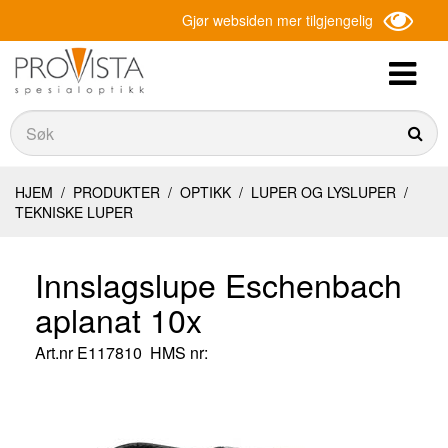
Gjør websiden mer tilgjengelig
Søk
Søk
HJEM
/
PRODUKTER
/
OPTIKK
/
LUPER OG LYSLUPER
/
TEKNISKE LUPER
Innslagslupe Eschenbach
aplanat 10x
Art.nr
E117810
HMS nr:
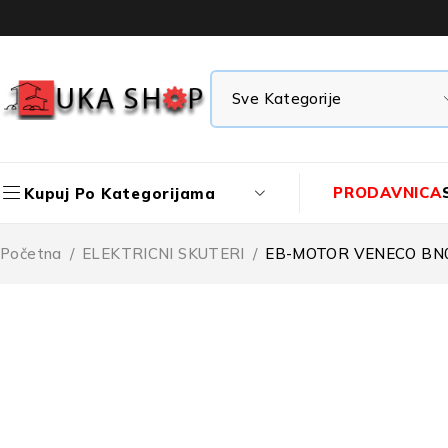
PRODAVNICA
Kupuj Po Kategorijama
Početna
/
ELEKTRICNI SKUTERI
/
EB-MOTOR VENECO BN0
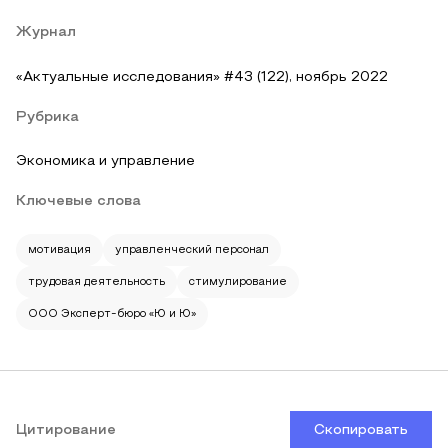
Журнал
«Актуальные исследования» #43 (122), ноябрь 2022
Рубрика
Экономика и управление
Ключевые слова
мотивация
управленческий персонал
трудовая деятельность
стимулирование
ООО Эксперт-бюро «Ю и Ю»
Цитирование
Скопировать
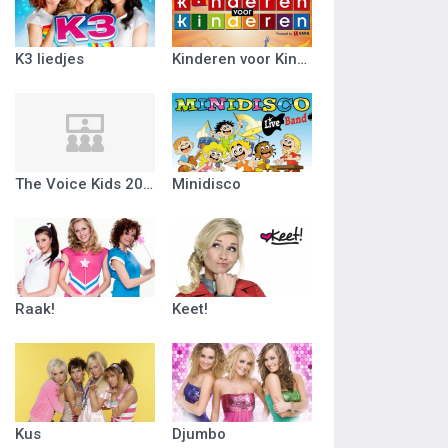
K3 liedjes
Kinderen voor Kinderen
The Voice Kids 2018
Minidisco
Raak!
Keet!
Kus
Djumbo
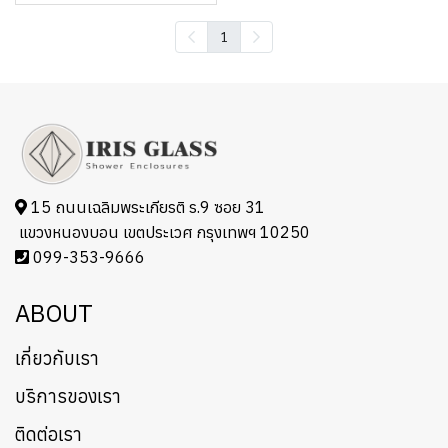
1
15 ถนนเฉลิมพระเกียรติ ร.9 ซอย 31
แขวงหนองบอน เขตประเวศ กรุงเทพฯ 10250
099-353-9666
ABOUT
เกี่ยวกับเรา
บริการของเรา
ติดต่อเรา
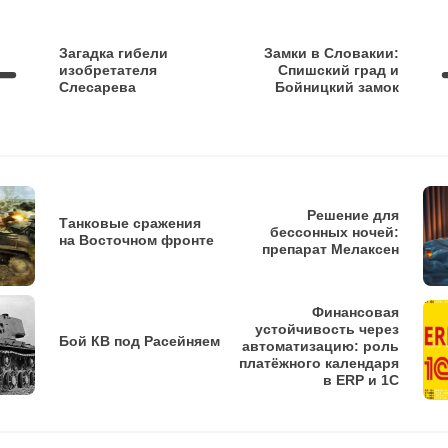
Загадка гибели
Замки в Словакии:
изобретателя
Спишский град и
Слесарева
Бойницкий замок
Решение для
Танковые сражения
бессонных ночей:
на Восточном фронте
препарат Мелаксен
Финансовая
устойчивость через
Бой КВ под Расейняем
автоматизацию: роль
платёжного календаря
в ERP и 1С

==========

Convert the lines above into a Markdown table with two columns, Row and Text, numbering each line in order. Skip blank lines and leave the pictures out.

| Row | Text |
|---|---|
| 1 | Gjør websiden mer tilgjengelig |
| 2 | Søk |
| 3 | Søk |
| 4 | HJEM |
| 5 | / |
| 6 | PRODUKTER |
| 7 | / |
| 8 | OPTIKK |
| 9 | / |
| 10 | LUPER OG LYSLUPER |
| 11 | / |
| 12 | TEKNISKE LUPER |
| 13 | Innslagslupe Eschenbach |
| 14 | aplanat 10x |
| 15 | Art.nr |
| 16 | E117810 |
| 17 | HMS nr: |
| 18 | PRODAVNICA |
| 19 | Kupuj Po Kategorijama |
| 20 | Početna |
| 21 | / |
| 22 | ELEKTRICNI SKUTERI |
| 23 | / |
| 24 | EB-MOTOR VENECO BN0 |
| 25 | Журнал |
| 26 | «Актуальные исследования» #43 (122), ноябрь 2022 |
| 27 | Рубрика |
| 28 | Экономика и управление |
| 29 | Ключевые слова |
| 30 | мотивация |
| 31 | управленческий персонал |
| 32 | трудовая деятельность |
| 33 | стимулирование |
| 34 | ООО Эксперт-бюро «Ю и Ю» |
| 35 | Цитирование |
| 36 | Скопировать |
| 37 | K3 liedjes |
| 38 | Kinderen voor Kinderen |
| 39 | The Voice Kids 2018 |
| 40 | Minidisco |
| 41 | Raak! |
| 42 | Keet! |
| 43 | Kus |
| 44 | Djumbo |
| 45 | 1 |
| 46 | 15 ถนนเฉลิมพระเกียรติ ร.9 ซอย 31 |
| 47 | แขวงหนองบอน เขตประเวศ กรุงเทพฯ 10250 |
| 48 | 099-353-9666 |
| 49 | ABOUT |
| 50 | เกี่ยวกับเรา |
| 51 | บริการของเรา |
| 52 | ติดต่อเรา |
| 53 | Загадка гибели |
| 54 | Замки в Словакии: |
| 55 | изобретателя |
| 56 | Спишский град и |
| 57 | Слесарева |
| 58 | Бойницкий замок |
| 59 | Решение для |
| 60 | Танковые сражения |
| 61 | бессонных ночей: |
| 62 | на Восточном фронте |
| 63 | препарат Мелаксен |
| 64 | Финансовая |
| 65 | устойчивость через |
| 66 | Бой КВ под Расейняем |
| 67 | автоматизацию: роль |
| 68 | платёжного календаря |
| 69 | в ERP и 1С |